BabyCenter also cites the need to urinate as a big disturbance of sleep.
Because of the constant pressure of a growing uterus, a full night’s sleep is
not always possible. It is best to not drink too many fluids too close to bed
time.
In the
second trimester, pregnant women should be aware of common sleep problems that
aren’t necessarily tied to pregnancy, but may become heightened during this
time. The National Sleep Foundation lists insomnia, restless leg syndrome
(RLS), sleep apnea, and nocturnal gastroesophageal reflux (GERD) to name a few.
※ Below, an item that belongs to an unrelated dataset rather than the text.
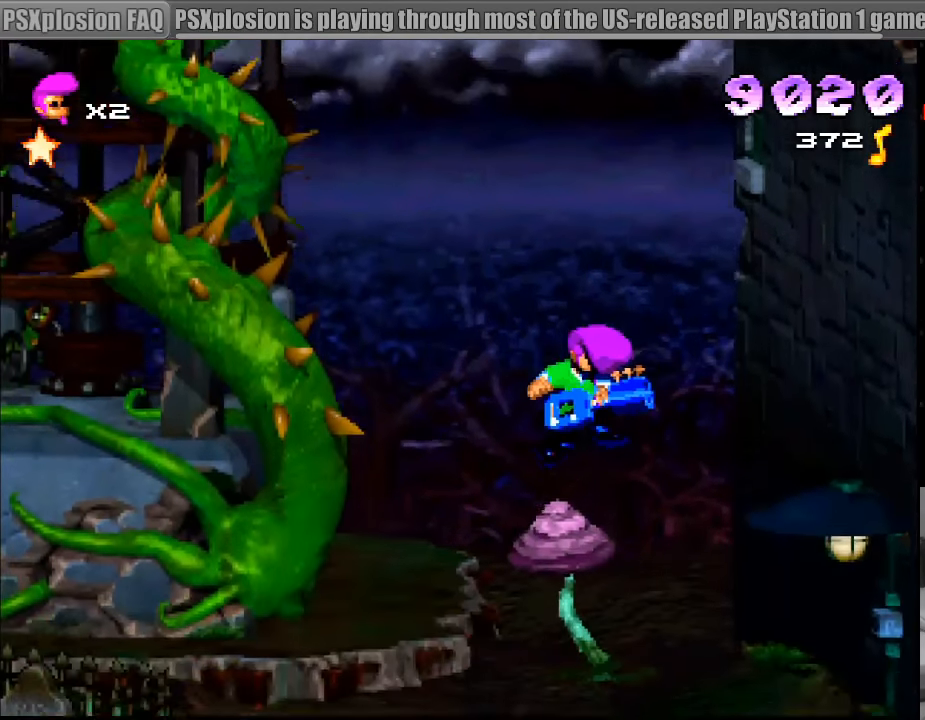
{"buttons": ["SQUARE", "R1", "DPAD_RIGHT"], "events": [[17, "SQUARE", "down"], [50, "DPAD_RIGHT", "down"]]}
Also during the second trimester, snoring and congestion, leg cramps and tossing
and turning to find comfortable positions may be what’s keeping you (and your
partner) from a peaceful night’s sleep.
The
third trimester probably takes the most sleep away from any woman than other
stages of pregnancy. With the belly getting bigger, and the excitement and
anxiety over the birth and the baby’s activeness inside of you, falling asleep
and staying asleep is made even more difficult. Similar sleep symptoms can be
expected along with more pronounced feelings of discomfort on the bladder, in
finding a comfortable position, and other sleep stealers.
The
best way to work on getting a good night’s sleep is to set a sleeping schedule
and let sleep be a priority. Here are some other things that you can do as a
mommie-to-be to help get a better night’s sleep:
·
The National Sleep Foundation suggests sleeping
on the left side during pregnancy as a beneficial position to improve blood
flow and nutrients to the uterus.
·
Drink fluids throughout the day but not as much
at night.
·
Eat small, healthy meals throughout the day to
avoid heartburn later on.
·
Exercise!
·
Take naps but don’t take advantage of them.
Sleeping too much during the day can keep you up at night.
Pregnancy is an exciting time in a woman’s life, but can
lead to many restless nights. Follow these tips and work on getting a good
night’s sleep for you and your baby.